The performance of the State's farm sector has not been too good, as the -6.8 per cent growth of State-wise Gross State Domestic Product from agriculture for the period 2000-01 to 2001-02 (at 1993-94 prices) indicates. The yield of foodgrains (kg/hectare) for the 1990-91 to 2000-01 period declined, at -0.54 per cent, against the all-India average of 1.79 per cent.

The State Domestic Product, which officials claim, grew at 8.4 per cent (real growth) for the above period actually grew 4.28 per cent for 1993-2003 at constant prices (1993-94) against the all-India average annual growth rate of 6.20 per cent.

The farm sector's share in the total workforce in 1999-2000 was 68.9 per cent — much above the all-India figure of 57.4 per cent.

These numbers, along with the dismal performance of the sector, contribute to Orissa's poor socio-economic conditions.

The industrial sector accounts for a mere 9.1 per cent of the total workforce and this doubts the trickle-down effect said to have been generated by the increasing levels of investments.

The annual growth rate of output for 1993-94 to 2003-04 was 1.75 per cent, which was significantly lower than the average for the country as a whole at 6.19 per cent.

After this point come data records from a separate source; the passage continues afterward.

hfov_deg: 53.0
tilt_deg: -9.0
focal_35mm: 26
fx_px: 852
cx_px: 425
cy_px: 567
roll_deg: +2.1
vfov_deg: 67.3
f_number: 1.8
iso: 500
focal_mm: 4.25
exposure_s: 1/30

Social indicators such as the literacy rate in the State for 2001 was 63.08 per cent against India's 65.20 per cent. When employment trends are compared, the State fares almost on a par with the country average; the daily unemployment rates for 1999-2000 being in the range of 7.1 per cent for rural Orissa and 9.5 per cent for urban Orissa against the national averages of 7.2 per cent and 7.7 per cent.

Why is there talk about Orissa showing revolutionary growth trends when much of the data is contrary to this general perception?

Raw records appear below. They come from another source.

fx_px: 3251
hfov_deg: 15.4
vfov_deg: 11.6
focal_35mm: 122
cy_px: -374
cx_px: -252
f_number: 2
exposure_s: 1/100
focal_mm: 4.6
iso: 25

The much-talked-about investments in the steel sector, with the entry of key players such as Posco and Tata Steel, have created this feel-good factor about better investment conditions.

And the reasons given for the sudden rush of investments in this sector are the long-term reserves of high quality iron ore, surplus and cheap electricity, and easy access to major steel-consuming markets and raw material sources. At 4,013 million tonnes, Orissa accounts for about 17 per cent of India's iron ore reserves. The State Government has already signed 43 memoranda of understanding (MoUs) for steel plants, including six megaprojects, since 2002, with a combined capacity of 58.04 million tonnes per annum and projected investments of about Rs 23,000 crore.

Project implementation

But a closer assessment reveals that most projects are only in the first phase of implementation and would have to cross many hurdles.

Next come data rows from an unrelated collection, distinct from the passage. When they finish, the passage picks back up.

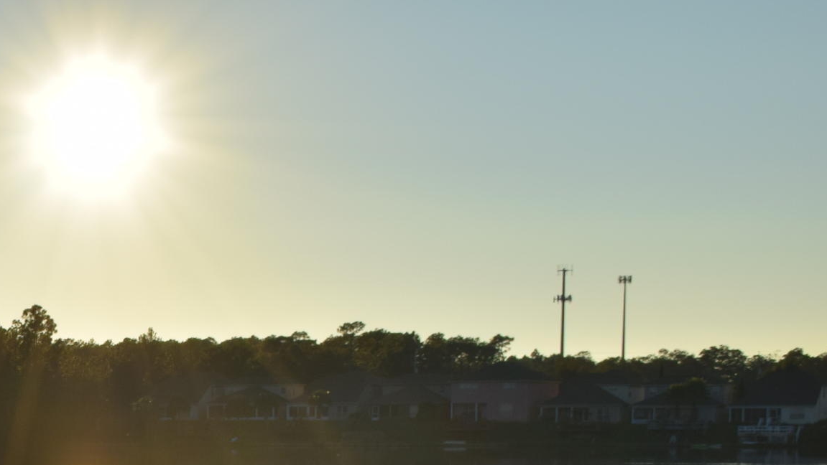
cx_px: -229
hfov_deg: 19.4
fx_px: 2245
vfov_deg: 11.3
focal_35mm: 102
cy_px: 705
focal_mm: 25
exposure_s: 1/1600
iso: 200
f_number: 10
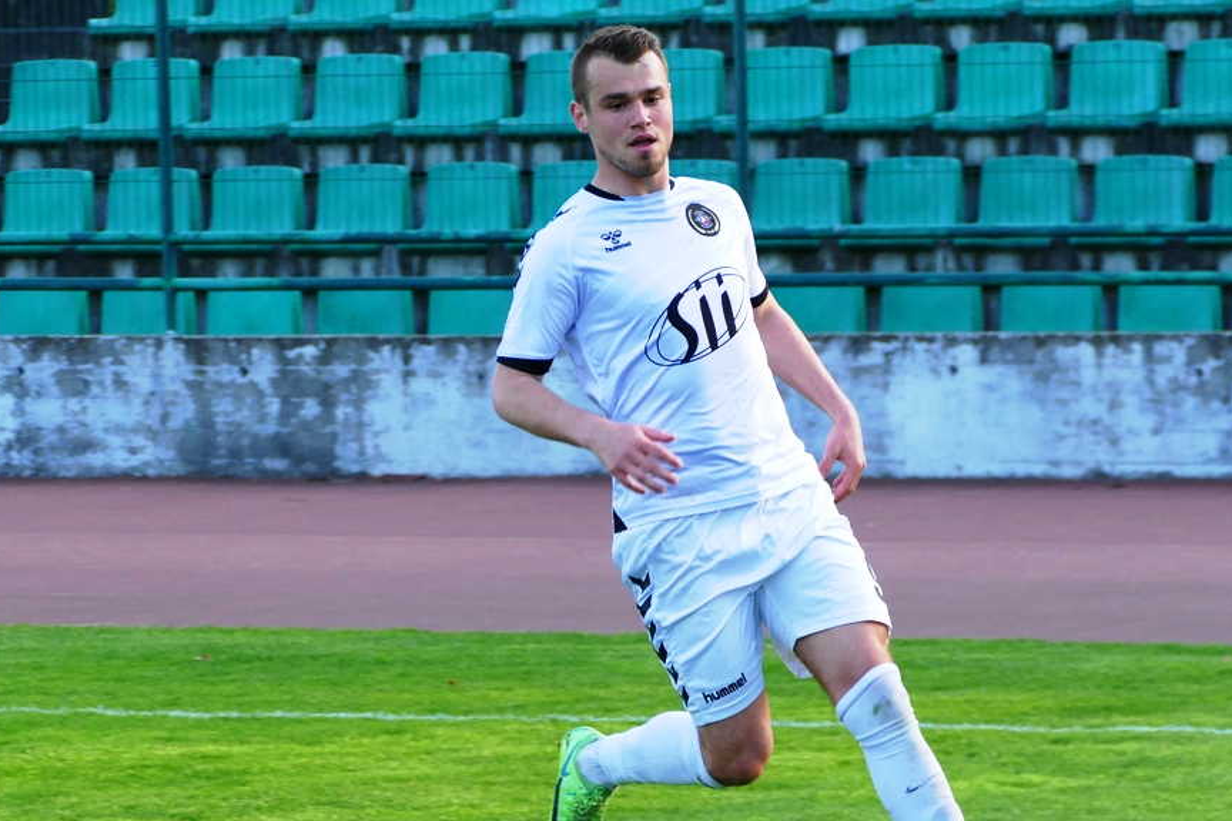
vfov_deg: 5.3
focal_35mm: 261
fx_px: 8931
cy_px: 467
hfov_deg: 7.9
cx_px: 643
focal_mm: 71.46
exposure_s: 1/500
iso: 500
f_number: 4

The number of projects approved may require more resources than what the State is endowed with, both in terms of reserves and infrastructure.

Also, there has been opposition from activists to these projects on environmental grounds. According to a National Advisory Council (NAC) paper, the number of Adivasis displaced by development projects over the last 50 years exceeds nine million, with only 60 per cent of them having benefited from rehabilitation measures.

The displacement effect and the social consequences also pose serious threats to the execution of the projects.

A look at Orissa's history shows a period in the mid-1990s when a similar kind of a bubble was created with numerous announcements by various companies but which fizzled out. The reason attributed was the poor infrastructure of the State. But if that were the case, why should the situation be any different now.

A study of the Infrastructure Index, which takes into account the Power, Communications and Transport Indices, shows that Orissa's aggregate of 75 falls much below the national average of 107.

An `Investment Attractiveness and Climate' study of the various States by the Twelfth Finance Commission ranked Orissa 11th in 2001.

The claims of fiscal improvement do not hold water in the presence of about Rs 7,618-crore public debt, as per the revised Budget Estimates for 2004-05 given by the State Finance Ministry.

Under these circumstances, is the World Bank's decision to choose Orissa for granting aid more because of the dismal state of the economy than the false optimism of investments flooding the State?

(The authors are, respectively, Chairman and Research Assistant, Centre for Policy Alternatives Society, New Delhi.)